→ **Records to process**
=-=-=-=-=
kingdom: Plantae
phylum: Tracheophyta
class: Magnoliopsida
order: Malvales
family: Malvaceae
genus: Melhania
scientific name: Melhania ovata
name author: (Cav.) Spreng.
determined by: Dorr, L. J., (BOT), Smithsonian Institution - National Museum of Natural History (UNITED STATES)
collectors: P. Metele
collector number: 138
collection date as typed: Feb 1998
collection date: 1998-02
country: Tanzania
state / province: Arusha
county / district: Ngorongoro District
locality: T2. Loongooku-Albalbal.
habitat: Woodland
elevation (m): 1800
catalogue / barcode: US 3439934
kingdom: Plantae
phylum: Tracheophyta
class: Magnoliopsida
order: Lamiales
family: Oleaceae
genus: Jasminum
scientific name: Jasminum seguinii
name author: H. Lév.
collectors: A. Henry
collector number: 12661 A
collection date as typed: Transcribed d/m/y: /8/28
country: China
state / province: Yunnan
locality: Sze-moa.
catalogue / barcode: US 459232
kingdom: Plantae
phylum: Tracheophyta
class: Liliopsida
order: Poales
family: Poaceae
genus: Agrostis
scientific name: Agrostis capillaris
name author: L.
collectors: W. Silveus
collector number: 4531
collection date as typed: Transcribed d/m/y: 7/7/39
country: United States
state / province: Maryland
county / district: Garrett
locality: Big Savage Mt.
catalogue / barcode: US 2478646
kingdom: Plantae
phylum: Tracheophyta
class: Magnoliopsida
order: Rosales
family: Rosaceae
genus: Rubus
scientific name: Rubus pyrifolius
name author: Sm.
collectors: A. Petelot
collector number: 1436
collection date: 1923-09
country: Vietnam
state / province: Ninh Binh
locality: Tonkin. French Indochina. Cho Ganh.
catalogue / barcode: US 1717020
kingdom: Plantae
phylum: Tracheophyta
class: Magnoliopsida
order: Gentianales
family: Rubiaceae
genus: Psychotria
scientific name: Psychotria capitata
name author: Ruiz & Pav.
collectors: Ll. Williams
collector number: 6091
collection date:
=-=-=-=-=
→ **Your task**
Show every line of the records that contains the string "typed". Case counts.

→ **Completed exercise**
collection date as typed: Feb 1998
collection date as typed: Transcribed d/m/y: /8/28
collection date as typed: Transcribed d/m/y: 7/7/39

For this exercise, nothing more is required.